--- START ---
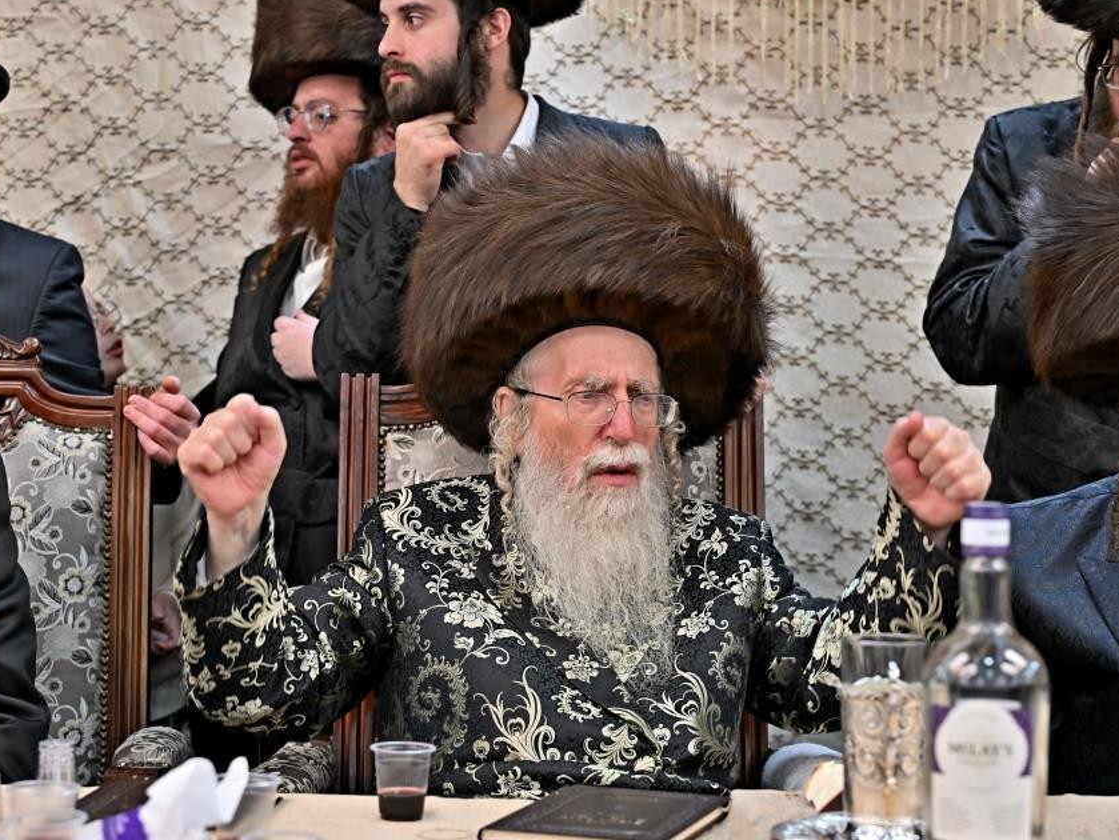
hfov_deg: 31.7
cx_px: 520
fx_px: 1973
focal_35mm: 61
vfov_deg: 24.0
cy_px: 399
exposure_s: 1/160
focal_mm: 52
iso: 500
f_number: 4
--- END ---
DIRECTIONS: Make an exact reproduction of the listing above, without any pictures.

RESPONSE BOX:
hfov_deg: 31.7
cx_px: 520
fx_px: 1973
focal_35mm: 61
vfov_deg: 24.0
cy_px: 399
exposure_s: 1/160
focal_mm: 52
iso: 500
f_number: 4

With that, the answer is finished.